WORK INSTRUCTIONS:
1. In the Prada passage, which Marvel blockbuster is given as part of the actress's career?
2. Please copy the Prada passage word for word, starting with "Its a marketing" and going on through "advance every season.".
3. Continue the Prada passage from the point where it stops.

DOCUMENT SECTION:
%%

The company’s recent drive to boost sales of its flagship Galleria style — now fronted by actress Scarlett Johannsen — is a good example of the effort to “stretch” while still aiming for the top: Johansson’s career was initially anchored by arty flicks like “Lost in Translation” or “Match Point,” but has gone on to include blockbusters like Marvel’s “Black Widow.”
Its a marketing approach well-suited to a company that needs to sell more well-known products like perfume or nylon backpacks while still preserving the niche appeal of its ready-to-wear collections for fashion insiders: Prada is one of just a handful of luxury brands to make real money with seasonal collections, with a long roster of devoted clients who place orders in advance every season.
While Prada has added more “look at me” elements like faux-fur-coated walls, oozing slime or panopticon-like camera robots to its runways, the brand has avoided using those moments to court too much mass appeal.

%%

EXTRACTED MATERIAL:
%%

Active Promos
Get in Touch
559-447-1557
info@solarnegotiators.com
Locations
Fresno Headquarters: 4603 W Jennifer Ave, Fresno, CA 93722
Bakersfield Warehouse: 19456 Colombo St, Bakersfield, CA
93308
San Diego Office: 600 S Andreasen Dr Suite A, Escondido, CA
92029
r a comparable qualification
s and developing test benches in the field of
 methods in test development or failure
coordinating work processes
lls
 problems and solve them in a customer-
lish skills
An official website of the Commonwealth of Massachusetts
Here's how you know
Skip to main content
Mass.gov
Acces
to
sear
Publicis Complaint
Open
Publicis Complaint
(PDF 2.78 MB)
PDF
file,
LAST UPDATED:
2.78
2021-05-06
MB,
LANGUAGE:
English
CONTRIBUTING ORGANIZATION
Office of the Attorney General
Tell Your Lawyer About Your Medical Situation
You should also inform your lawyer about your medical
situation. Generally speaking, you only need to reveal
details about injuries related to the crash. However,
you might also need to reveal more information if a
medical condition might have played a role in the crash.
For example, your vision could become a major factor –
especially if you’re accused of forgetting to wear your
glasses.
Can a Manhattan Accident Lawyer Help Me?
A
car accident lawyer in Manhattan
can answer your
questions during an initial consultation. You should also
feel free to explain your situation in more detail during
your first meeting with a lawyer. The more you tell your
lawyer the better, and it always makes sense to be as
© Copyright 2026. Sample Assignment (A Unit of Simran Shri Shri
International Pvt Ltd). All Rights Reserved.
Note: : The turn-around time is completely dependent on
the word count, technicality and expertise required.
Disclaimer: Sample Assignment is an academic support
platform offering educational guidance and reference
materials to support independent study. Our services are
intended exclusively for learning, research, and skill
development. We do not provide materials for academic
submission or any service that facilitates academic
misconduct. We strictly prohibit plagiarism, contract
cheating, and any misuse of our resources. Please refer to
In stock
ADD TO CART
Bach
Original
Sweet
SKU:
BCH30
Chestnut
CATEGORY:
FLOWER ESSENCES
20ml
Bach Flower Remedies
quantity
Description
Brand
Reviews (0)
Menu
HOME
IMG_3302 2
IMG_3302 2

%%

ANSWER LIST:
1. "Black Widow."

2.
Its a marketing approach well-suited to a company that needs to sell more well-known products like perfume or nylon backpacks while still preserving the niche appeal of its ready-to-wear collections for fashion insiders: Prada is one of just a handful of luxury brands to make real money with seasonal collections, with a long roster of devoted clients who place orders in advance every season.

3.
“You can’t stretch the fashion part too much or you kill it — I prefer to use other tools. The fashion needs to keep a certain purity,” Bertelli said.
At its recent Milan show, Prada nailed the brief for just-edgy-enough celebrity casting: Vincent Cassel, Kylie Jenner, Spanish pop singer Rosalía, Hunter Schafer, Emma Watson, Johannson and Anderson all sat in a line. Social media engagements for the show totalled 250,000 according to analysts at Bernstein, 85 percent of those driven by much larger rival Gucci.
While many marketing chiefs increasingly seek hyper-visibility across channels throughout the year, Bertelli is wary of boring audiences with constant ubiquity. “I’m in favour of doing huge stuff… But if it’s all the time, if you have too many peaks, then it becomes just flat,” he said, drawing a sort of “buzz” chart in the air with his finger. “Contrasts are important.”
The Future of Prada
Looking ahead, Prada is hoping higher-than-ever sales will create a virtuous cycle, allowing it to invest more than ever in fuelling growth. The biggest priority, Bertelli says, will be to invest in bigger, more contemporary stores that allow it to show off the breadth of its offering, including new divisions like fine jewellery, launched in 2021, and homeware, a pet project of Bertelli père, a designer furniture fanatic who worked to relaunch the category last year.
Even with a succession plan and regency in place, whether the Prada-Bertellis might ever sell the brand or merge with another company remains a target of intense speculation.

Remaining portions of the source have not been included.